Eating Your Way Through Sri Lanka, One Stop at a Time
The best meals of your tuk-tuk trip will not be in restaurants. They'll be at a kadé — a small roadside shack with plastic chairs, a hand-painted menu board and a cook who has been making the same dish for thirty years. Here are ten things you cannot leave without trying.
1. Kottu Roti
The unofficial national street food. Shredded flatbread stir-fried with egg, vegetables, curry and your choice of protein on a smoking iron griddle. The rhythmic clanging of the chef's blades is the soundtrack to every Sri Lankan town after 8 pm. Best found in Colombo Fort or Kandy bus station.
2. Isso Wade (Prawn Fritters)
A crispy lentil patty topped with a whole prawn and fiery sambol. Classic Colombo street snack, LKR 80–120 each. Get them from the vendors near Galle Face Green.

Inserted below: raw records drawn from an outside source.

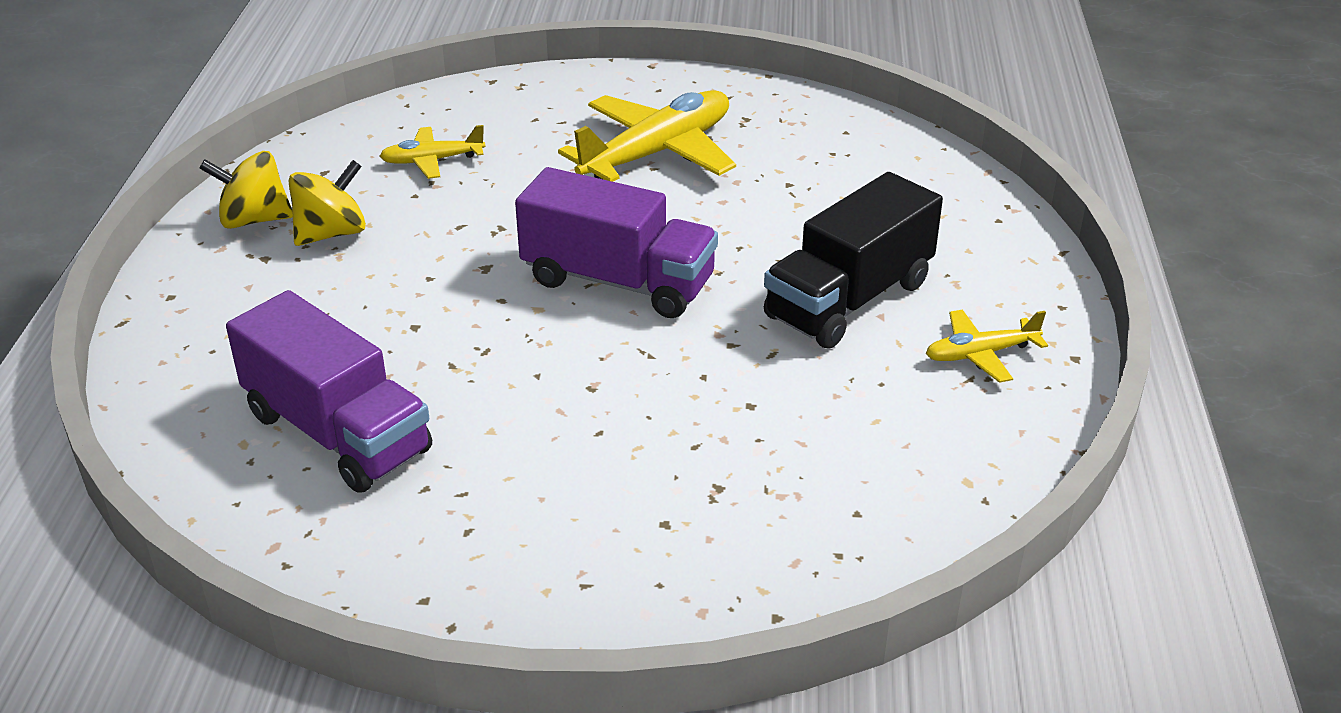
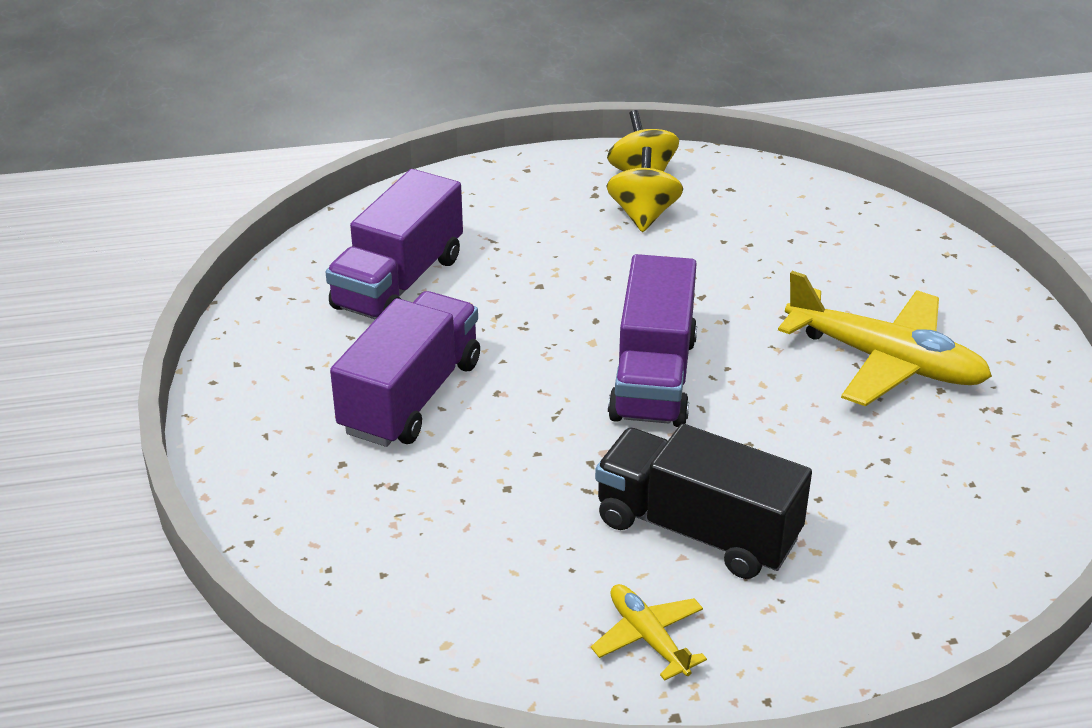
camera: 75 degrees right, 0 degrees up
(331, 233) = (643, 215): yellow spinning top -> yellow spinning top turned 120 degrees counterclockwise
(432, 161) = (782, 236): yellow plane -> none
(569, 452) = (411, 397): none -> purple truck

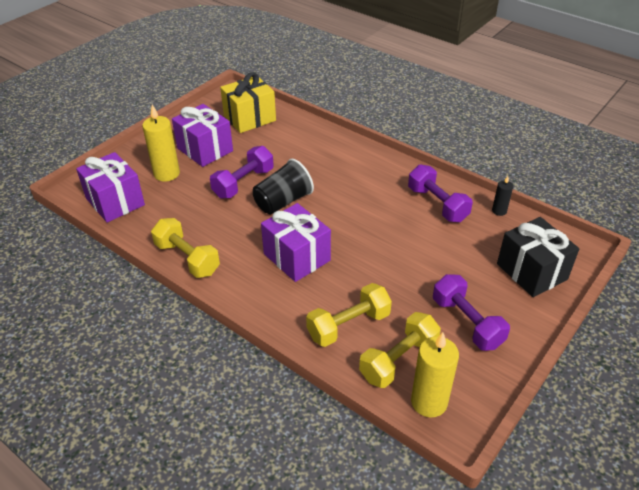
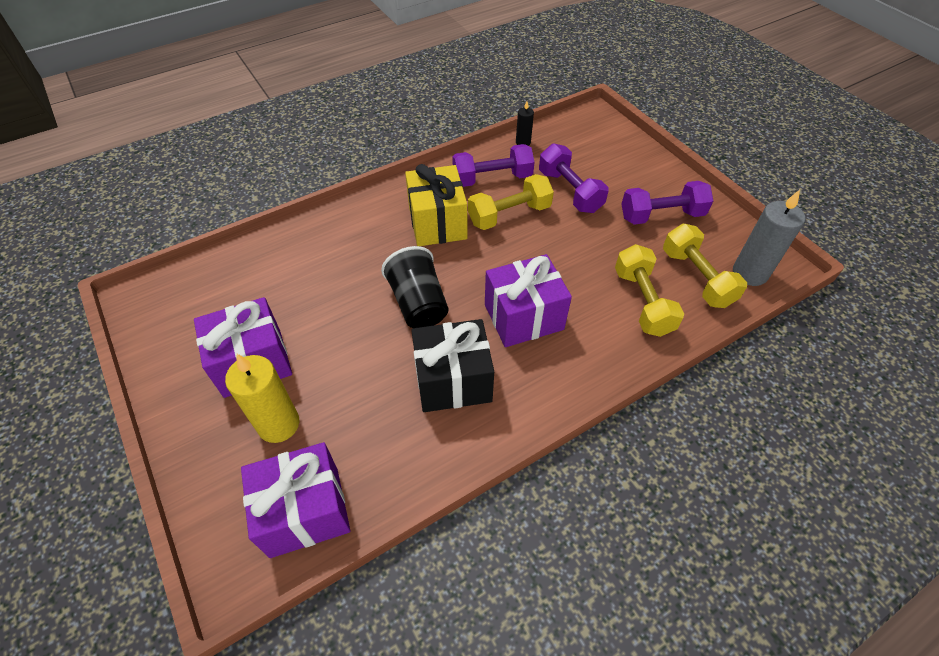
camera: 70 degrees left, 10 degrees up
(187, 258) = (479, 434): yellow dumbbell -> yellow dumbbell (509, 215)
(243, 183) = (358, 335): purple dumbbell -> purple dumbbell (569, 191)
(250, 118) = (217, 293): yellow gift -> yellow gift (437, 223)
(429, 402) = (750, 273): yellow candle -> grey candle
(531, 271) = (611, 153): black gift -> black gift (453, 381)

3. Pol Sambol on String Hoppers
String hoppers are steamed rice-flour noodle nests — delicate, slightly chewy, utterly addictive. Eat them with pol sambol (fresh coconut relish) and a thin coconut milk curry for breakfast. Every guesthouse and half the road-side stalls serve them before 9 am.
4. Lamprais
A Dutch Burgher legacy: rice cooked in stock, two curries, a frikkadel (meatball) and blachan, all wrapped in a banana leaf and baked. Rich, aromatic, absolutely worth the LKR 350–500 price tag. Most reliably found in Colombo's Pettah market.
5. Jaffna Crab Curry
Drive north. The crab curries in Jaffna are a different universe — fiercely spiced, deeply coconut-forward, served with appam (lacy rice pancakes) that are perfect for mopping the sauce. Budget LKR 1,500–2,500 for a full crab.
6. Wood Apple Juice
Looks alarming, tastes extraordinary. The flesh of the wood apple (beli) is scooped into water with jaggery and lime. Roadside vendors from Polonnaruwa southward sell it for LKR 50 a glass. A natural electrolyte drink that will keep you going on a hot day.
7. Pittu with Kiri Hodi
Cylindrical steamed parcels of rice flour and coconut, served with a thin coconut milk gravy. Simple, light and deeply satisfying as a mid-morning snack.
8. Wambatu Moju (Devilled Aubergine Pickle)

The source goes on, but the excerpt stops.